An Impossible Burger with the centre still red from the heme

At present the Impossible beef patty is sold only to upmarket restaurants. I looked at the menu of one chain and the burger sells for about twice the price of the lowest cost conventional equivalent.  But the difference between the Impossible product and the more expensive parts of the burger menu was not large. In two or three years the cost of the meat alternative will be the same as conventional ground beef, the company claims.

Impossible Foods recently opened a factory in Oakland, California. It’s a big establishment but the world would need over fifty thousand factories of the same size to produce all the meat the globe eats. However it claims that its understanding of the effect of heme on flavour and texture means that it can move from beef to other ersatz meats. And, by 2035 to ‘completely replace animals as a food production technology’, in the brave words of the CEO. You can say things in Silicon Valley, thank goodness, that would be dismissed as ludicrously optimistic in other parts of the world.

:: Data ::
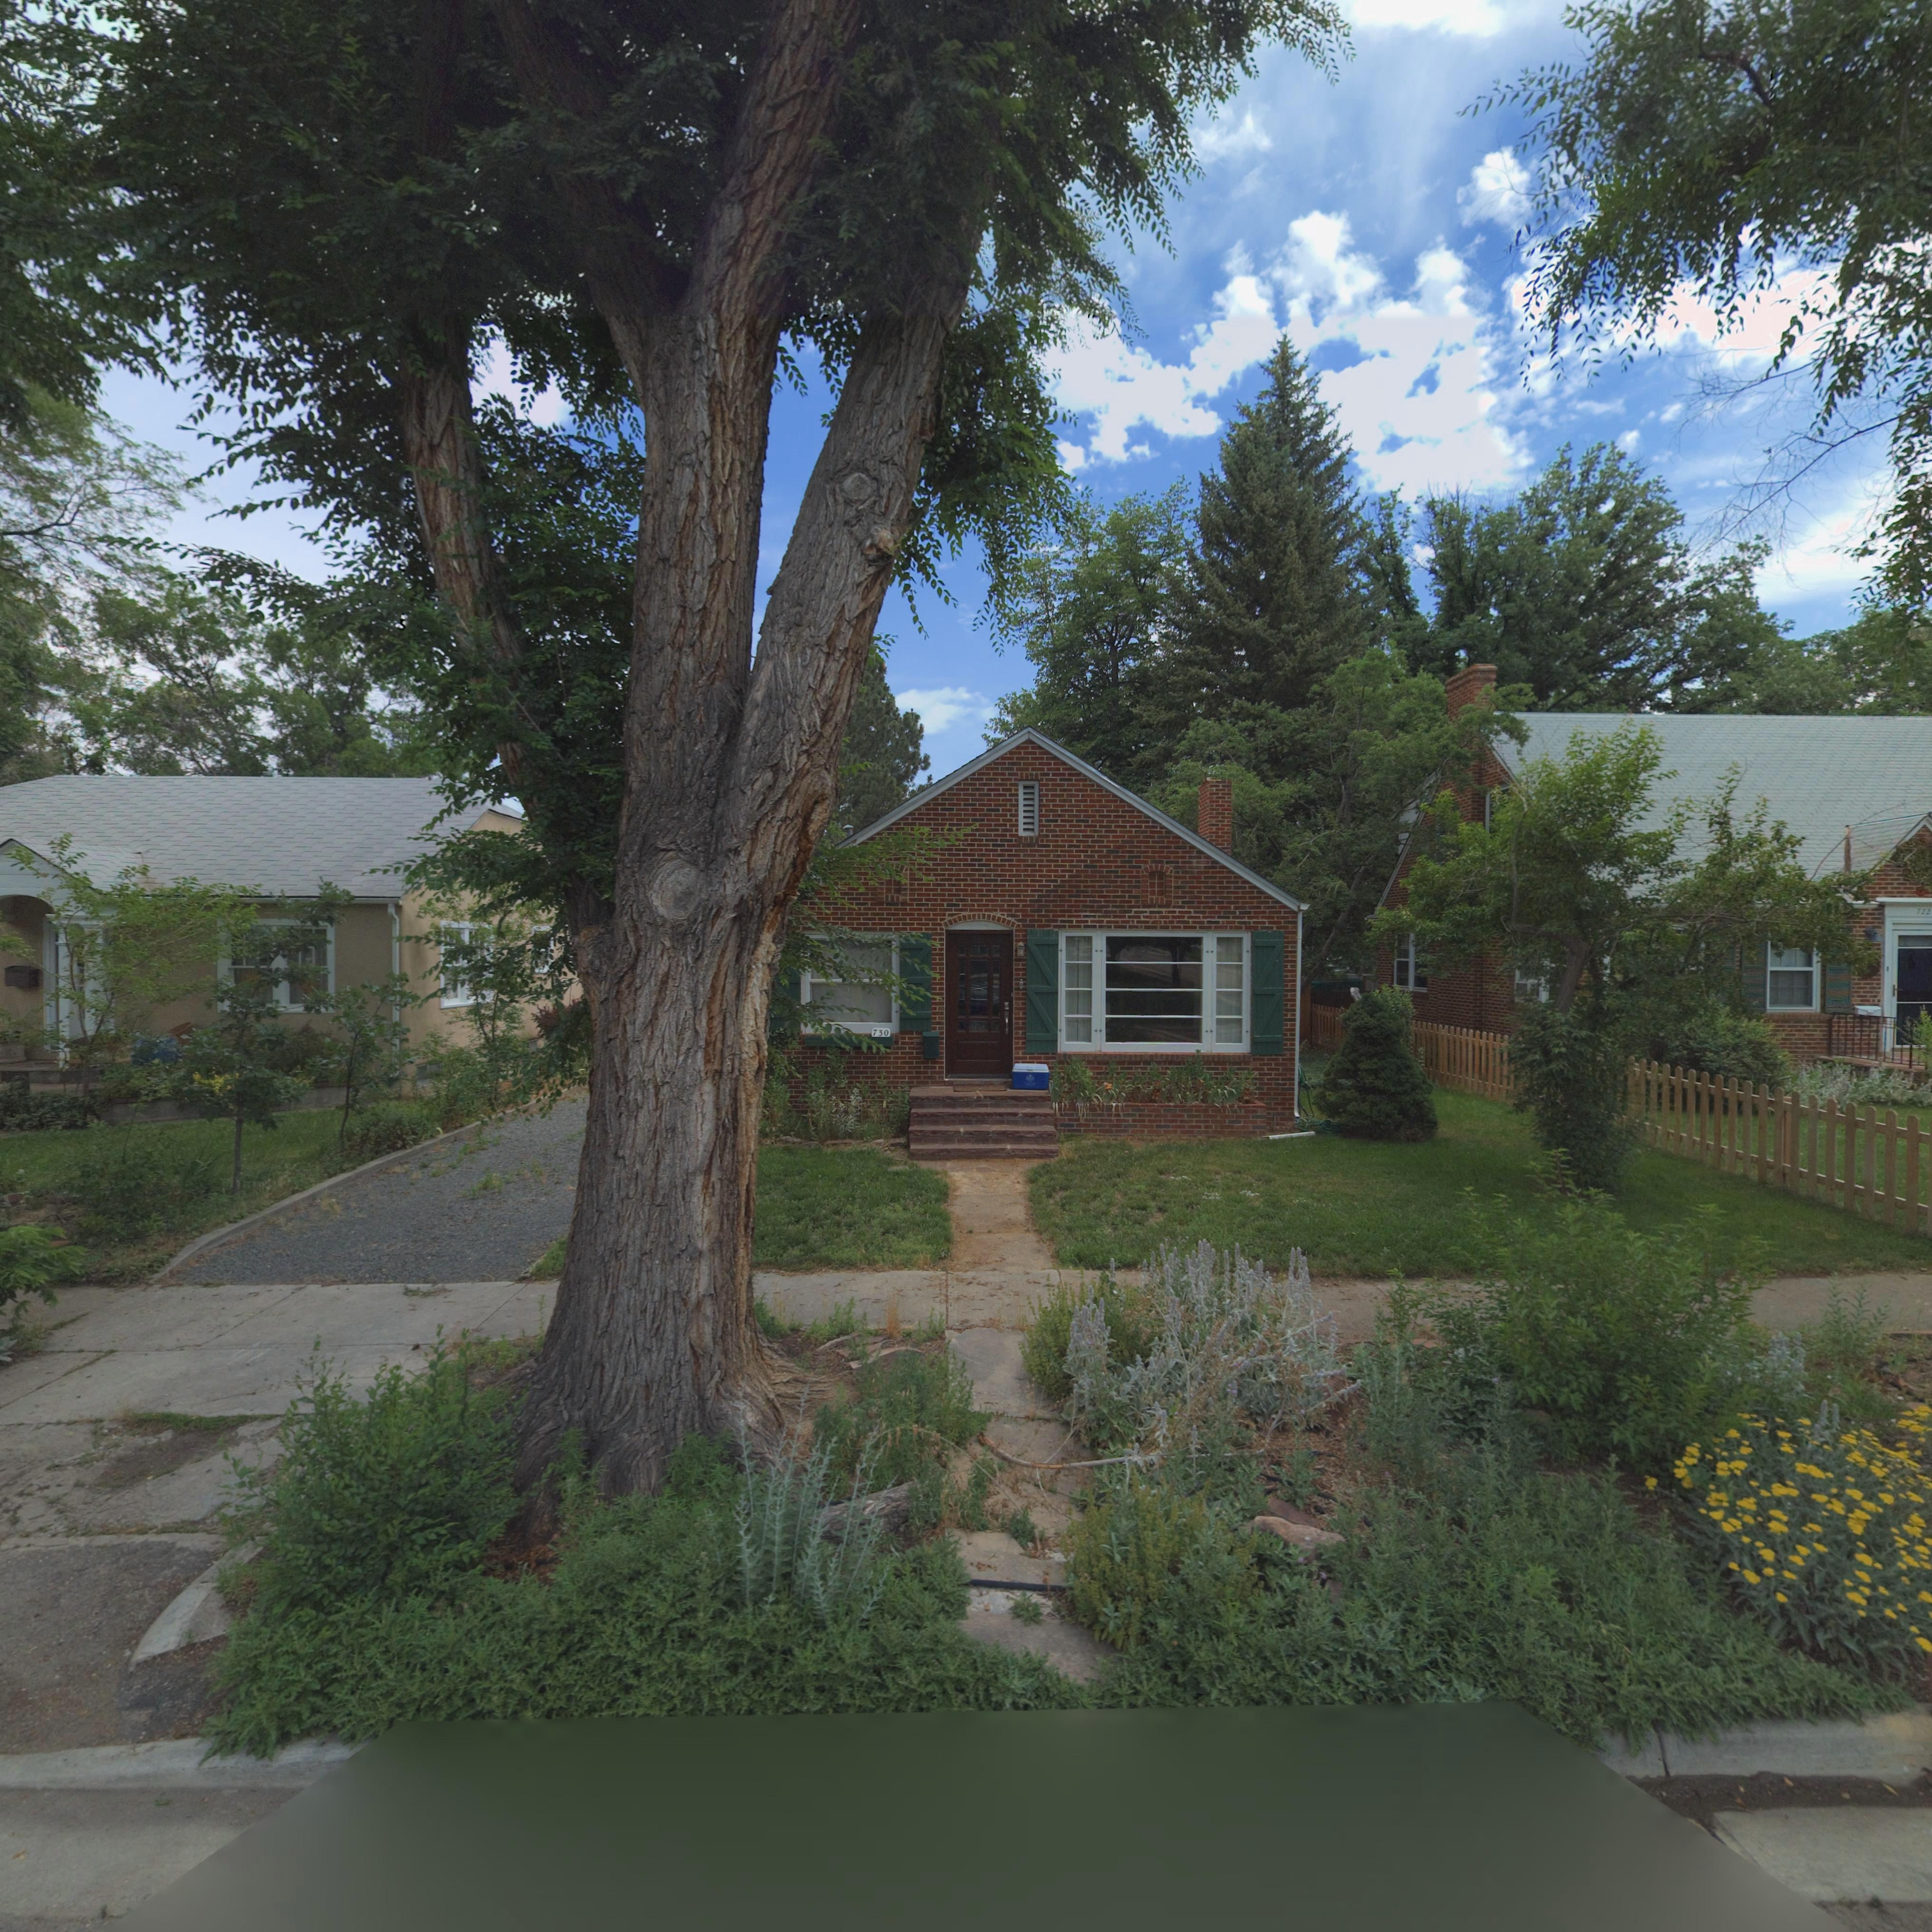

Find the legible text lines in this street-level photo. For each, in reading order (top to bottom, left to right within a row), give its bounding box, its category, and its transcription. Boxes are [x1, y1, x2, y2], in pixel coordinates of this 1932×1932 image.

[872, 1029, 889, 1036] StreetNumber: 730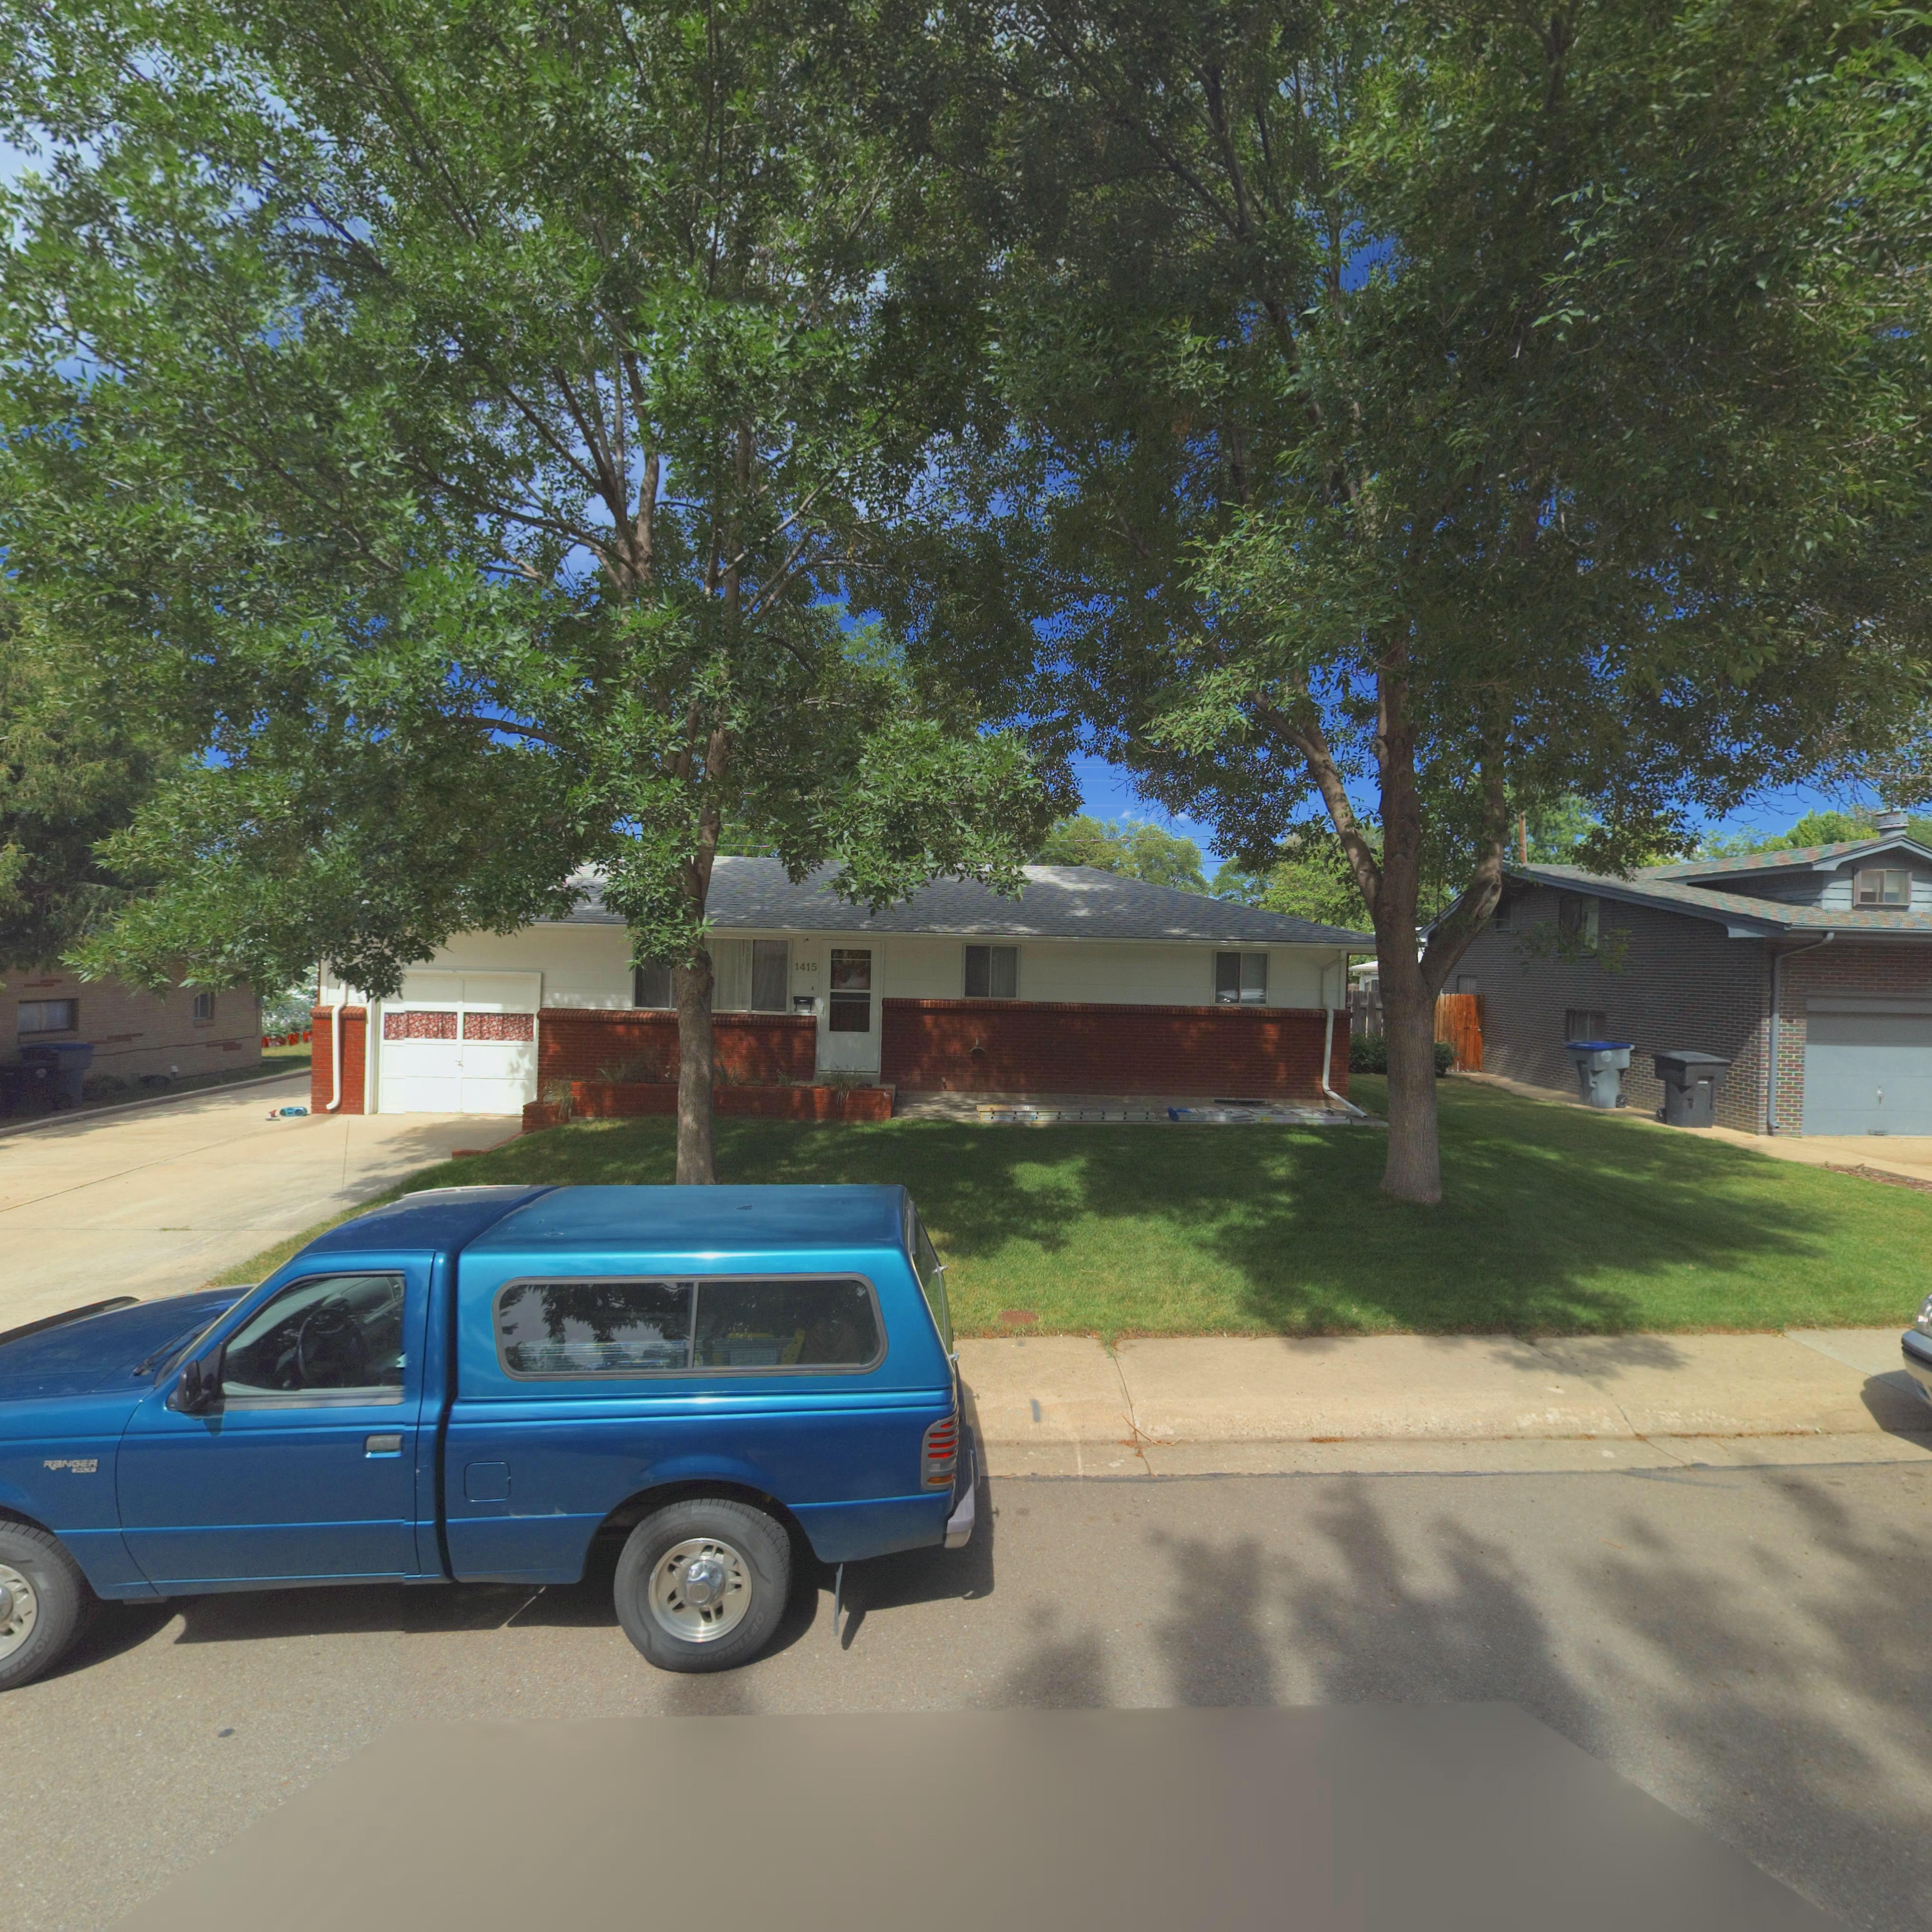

:: Task instructions ::
A) In the passage on the Impossible Burger, copy the text from "An Impossible Burger" up to and including "the company claims.".
B) According to the Impossible Burger passage, how many factories the size of the Oakland one would the world need to produce all the meat the globe eats?
C) Continue the passage on the Impossible Burger after its final sentence.

:: In response ::
A)
An Impossible Burger with the centre still red from the heme

At present the Impossible beef patty is sold only to upmarket restaurants. I looked at the menu of one chain and the burger sells for about twice the price of the lowest cost conventional equivalent.  But the difference between the Impossible product and the more expensive parts of the burger menu was not large. In two or three years the cost of the meat alternative will be the same as conventional ground beef, the company claims.

B) Over fifty thousand.

C)
As with Memphis Meats, Bill Gates is a shareholder in the company, which has raised about $200m so far. Its CEO and founder, an idealistic but firmly commercial former biochemistry professor at Stanford, is himself a vegan and says that he started the business explicitly for environmental reasons. Its beef replacement product has a tiny footprint of greenhouse gases, land, water and fertiliser pollution compared to conventional meat.

On the question of the eventual cost of the product, this is what CEO Pat Brown said about the product in an interview in August 2017.

..The economics are very tilted in our favor because the way we produce it is so much more resource efficient. We use a quarter of the water, 1/20th the land, 1/8th the greenhouse gas emissions, way less fertilizer and pesticides and stuff like that. That translates into cheaper production cost. When we look at the technology we have today and project it at scale, there’s a clear trajectory to being able to produce this product and basically all the meats that are in our pipeline at prices that are at or below the cost of the cheapest meats on the market.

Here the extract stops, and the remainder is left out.